Task prompt:
Reproduce every record precisely, leaving no line out.

^^^^^^^^

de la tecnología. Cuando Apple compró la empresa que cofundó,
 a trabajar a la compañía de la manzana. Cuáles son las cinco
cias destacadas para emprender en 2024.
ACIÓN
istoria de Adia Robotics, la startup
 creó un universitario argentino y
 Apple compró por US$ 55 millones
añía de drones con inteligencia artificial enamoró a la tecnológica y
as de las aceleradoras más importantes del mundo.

^^^^^^^^

Written response:
de la tecnología. Cuando Apple compró la empresa que cofundó,
 a trabajar a la compañía de la manzana. Cuáles son las cinco
cias destacadas para emprender en 2024.
ACIÓN
istoria de Adia Robotics, la startup
 creó un universitario argentino y
 Apple compró por US$ 55 millones
añía de drones con inteligencia artificial enamoró a la tecnológica y
as de las aceleradoras más importantes del mundo.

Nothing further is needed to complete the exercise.